The Administration: The Disinvited Guest

By custom and courtesy, the chairman of the Senate Foreign Relations Committee sits at the President's table whenever the White House entertains a visiting head of state. Nonetheless, William Fulbright has been a conspicuous absentee from Lyndon Johnson's last three dinners for foreign dignitaries. Though Fulbright returned to the U.S. Dec. 13 from a less-than-triumphant trip Down Under (TIME, Dec. 13), the Arkansas Democrat was not even sent an R.S.V.P. to the White House banquets for Pakistan's President Mohammed Ayub Khan, Britain's Prime Minister Harold Wilson or West Germany's Chancellor Ludwig Erhard.

Dismissing press reports that he is "feuding" with Johnson, Fulbright insists: "I couldn't stand to go to all those banquets." In fact, Fulbright is off Johnson's guest list because the President resents the Senator's criticism of Administration foreign policy. Fulbright has not only castigated the U.S. intervention in the Dominican Republic as "a grievous mistake" but of late has also publicly criticized the deepening American involvement in Viet Nam.

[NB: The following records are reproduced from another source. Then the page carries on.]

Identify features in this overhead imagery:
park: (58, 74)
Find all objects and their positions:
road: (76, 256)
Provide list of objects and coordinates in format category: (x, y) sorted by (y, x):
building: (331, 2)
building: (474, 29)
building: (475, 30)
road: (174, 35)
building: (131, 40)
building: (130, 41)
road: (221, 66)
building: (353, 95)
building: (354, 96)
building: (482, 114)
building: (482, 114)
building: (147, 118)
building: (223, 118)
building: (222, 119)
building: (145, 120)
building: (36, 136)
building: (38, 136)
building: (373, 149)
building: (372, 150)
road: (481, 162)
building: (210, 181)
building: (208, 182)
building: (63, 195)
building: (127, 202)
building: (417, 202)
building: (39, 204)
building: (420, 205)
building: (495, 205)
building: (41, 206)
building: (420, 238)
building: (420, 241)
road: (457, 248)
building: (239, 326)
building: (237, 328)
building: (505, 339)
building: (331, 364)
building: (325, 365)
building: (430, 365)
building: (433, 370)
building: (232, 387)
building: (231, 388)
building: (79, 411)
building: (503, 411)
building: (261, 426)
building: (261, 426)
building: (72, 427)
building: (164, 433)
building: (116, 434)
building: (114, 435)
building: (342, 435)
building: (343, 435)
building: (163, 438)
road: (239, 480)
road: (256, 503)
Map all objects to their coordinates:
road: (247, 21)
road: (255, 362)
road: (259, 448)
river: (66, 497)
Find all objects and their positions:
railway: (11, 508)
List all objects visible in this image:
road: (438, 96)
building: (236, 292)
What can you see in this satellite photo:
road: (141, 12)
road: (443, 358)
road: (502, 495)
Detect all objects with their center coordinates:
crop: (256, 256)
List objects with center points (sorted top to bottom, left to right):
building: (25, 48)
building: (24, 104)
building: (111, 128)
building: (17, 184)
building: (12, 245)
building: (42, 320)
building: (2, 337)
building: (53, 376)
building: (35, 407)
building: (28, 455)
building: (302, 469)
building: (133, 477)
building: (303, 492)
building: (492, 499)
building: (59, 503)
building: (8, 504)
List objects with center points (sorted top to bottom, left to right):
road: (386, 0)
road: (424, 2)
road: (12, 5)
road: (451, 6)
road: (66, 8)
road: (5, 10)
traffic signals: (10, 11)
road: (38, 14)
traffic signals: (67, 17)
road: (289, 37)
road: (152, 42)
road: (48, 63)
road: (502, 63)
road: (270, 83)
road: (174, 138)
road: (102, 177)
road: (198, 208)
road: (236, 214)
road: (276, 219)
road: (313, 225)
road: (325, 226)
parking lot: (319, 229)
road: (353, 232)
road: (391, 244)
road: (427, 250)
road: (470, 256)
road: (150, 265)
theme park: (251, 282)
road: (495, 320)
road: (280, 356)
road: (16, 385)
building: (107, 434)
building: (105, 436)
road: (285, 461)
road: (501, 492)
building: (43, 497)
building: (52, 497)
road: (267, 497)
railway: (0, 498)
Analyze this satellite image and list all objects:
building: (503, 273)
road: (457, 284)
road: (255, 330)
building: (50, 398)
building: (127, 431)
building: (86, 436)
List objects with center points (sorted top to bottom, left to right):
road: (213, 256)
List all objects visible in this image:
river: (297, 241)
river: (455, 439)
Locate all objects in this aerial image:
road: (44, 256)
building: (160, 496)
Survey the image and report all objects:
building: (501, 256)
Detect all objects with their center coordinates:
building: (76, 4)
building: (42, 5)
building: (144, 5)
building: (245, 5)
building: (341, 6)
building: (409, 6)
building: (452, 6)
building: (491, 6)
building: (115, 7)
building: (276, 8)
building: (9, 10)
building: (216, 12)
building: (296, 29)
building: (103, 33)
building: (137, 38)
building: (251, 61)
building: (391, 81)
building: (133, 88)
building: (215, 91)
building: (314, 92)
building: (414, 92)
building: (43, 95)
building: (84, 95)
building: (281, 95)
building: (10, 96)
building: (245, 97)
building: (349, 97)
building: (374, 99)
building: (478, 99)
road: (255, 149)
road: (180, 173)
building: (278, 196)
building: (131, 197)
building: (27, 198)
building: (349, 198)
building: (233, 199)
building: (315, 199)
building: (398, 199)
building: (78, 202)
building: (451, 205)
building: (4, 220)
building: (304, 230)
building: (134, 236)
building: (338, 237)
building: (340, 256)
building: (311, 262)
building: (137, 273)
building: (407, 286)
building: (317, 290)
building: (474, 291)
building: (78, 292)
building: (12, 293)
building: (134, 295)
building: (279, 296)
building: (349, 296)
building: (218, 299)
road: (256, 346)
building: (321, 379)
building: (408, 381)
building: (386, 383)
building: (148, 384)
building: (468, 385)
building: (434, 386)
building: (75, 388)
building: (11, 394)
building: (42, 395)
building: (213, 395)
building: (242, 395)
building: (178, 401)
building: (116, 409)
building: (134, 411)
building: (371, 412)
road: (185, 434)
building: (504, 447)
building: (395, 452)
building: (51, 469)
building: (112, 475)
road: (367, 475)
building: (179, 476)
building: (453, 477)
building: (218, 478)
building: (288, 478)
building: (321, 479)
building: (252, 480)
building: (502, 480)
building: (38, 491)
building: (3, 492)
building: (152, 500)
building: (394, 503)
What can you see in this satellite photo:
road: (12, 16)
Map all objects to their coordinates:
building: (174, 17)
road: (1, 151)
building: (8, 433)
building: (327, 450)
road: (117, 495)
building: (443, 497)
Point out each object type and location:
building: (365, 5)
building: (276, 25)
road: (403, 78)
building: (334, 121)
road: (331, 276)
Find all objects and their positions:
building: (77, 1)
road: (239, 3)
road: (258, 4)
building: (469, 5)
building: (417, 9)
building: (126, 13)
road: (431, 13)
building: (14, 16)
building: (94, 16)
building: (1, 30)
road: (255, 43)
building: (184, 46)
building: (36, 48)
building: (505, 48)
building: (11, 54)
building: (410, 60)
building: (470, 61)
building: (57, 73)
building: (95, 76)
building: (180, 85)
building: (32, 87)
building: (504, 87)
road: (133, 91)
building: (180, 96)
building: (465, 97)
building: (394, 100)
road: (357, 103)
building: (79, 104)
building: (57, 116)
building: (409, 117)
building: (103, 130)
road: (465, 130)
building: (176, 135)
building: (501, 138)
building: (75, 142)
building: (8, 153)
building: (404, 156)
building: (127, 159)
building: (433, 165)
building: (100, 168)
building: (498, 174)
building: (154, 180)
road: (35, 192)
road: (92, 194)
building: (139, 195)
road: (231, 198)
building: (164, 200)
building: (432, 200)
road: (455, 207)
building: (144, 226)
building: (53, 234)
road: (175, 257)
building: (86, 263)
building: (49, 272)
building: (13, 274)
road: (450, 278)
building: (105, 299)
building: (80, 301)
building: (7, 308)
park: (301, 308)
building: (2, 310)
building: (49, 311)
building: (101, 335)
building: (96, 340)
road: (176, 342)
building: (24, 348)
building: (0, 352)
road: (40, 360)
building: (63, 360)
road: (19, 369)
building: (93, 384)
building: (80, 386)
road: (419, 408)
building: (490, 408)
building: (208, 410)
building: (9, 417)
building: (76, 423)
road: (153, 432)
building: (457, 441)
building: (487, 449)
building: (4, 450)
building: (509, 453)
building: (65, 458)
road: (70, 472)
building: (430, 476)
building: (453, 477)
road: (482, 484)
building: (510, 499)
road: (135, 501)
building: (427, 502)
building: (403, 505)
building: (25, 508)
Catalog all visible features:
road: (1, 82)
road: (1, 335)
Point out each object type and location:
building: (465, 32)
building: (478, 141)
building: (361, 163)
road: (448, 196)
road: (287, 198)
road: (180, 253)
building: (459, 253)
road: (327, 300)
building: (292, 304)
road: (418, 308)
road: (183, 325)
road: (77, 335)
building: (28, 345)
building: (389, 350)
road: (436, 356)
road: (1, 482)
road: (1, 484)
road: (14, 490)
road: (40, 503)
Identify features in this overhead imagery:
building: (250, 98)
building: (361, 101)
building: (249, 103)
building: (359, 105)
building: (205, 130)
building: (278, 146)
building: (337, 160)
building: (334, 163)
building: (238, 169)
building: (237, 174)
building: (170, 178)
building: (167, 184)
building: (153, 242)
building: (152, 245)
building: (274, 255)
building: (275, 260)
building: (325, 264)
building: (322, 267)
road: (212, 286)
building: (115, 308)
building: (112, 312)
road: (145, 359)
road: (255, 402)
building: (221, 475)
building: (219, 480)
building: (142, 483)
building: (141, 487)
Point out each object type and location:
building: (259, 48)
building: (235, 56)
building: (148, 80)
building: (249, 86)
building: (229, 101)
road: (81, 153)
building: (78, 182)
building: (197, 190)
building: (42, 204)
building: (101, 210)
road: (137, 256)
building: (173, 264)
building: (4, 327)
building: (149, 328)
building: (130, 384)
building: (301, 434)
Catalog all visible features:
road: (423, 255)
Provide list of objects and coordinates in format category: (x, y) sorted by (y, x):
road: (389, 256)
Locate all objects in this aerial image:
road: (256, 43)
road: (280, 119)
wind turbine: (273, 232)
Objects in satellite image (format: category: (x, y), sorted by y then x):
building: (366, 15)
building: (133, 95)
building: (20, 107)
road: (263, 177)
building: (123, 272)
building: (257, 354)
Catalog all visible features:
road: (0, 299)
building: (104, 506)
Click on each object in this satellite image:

Neither Johnson nor his former Senate colleague is about to engage in a public vendetta. As the President observed privately last week, Woodrow Wilson only aggravated his foreign-policy problems by denouncing antagonistic Senators as a "small band of willful men." In fact, there is far stronger popular support for Johnson's foreign policy than there ever was for Wilson's—whatever Bill Fulbright may think of it.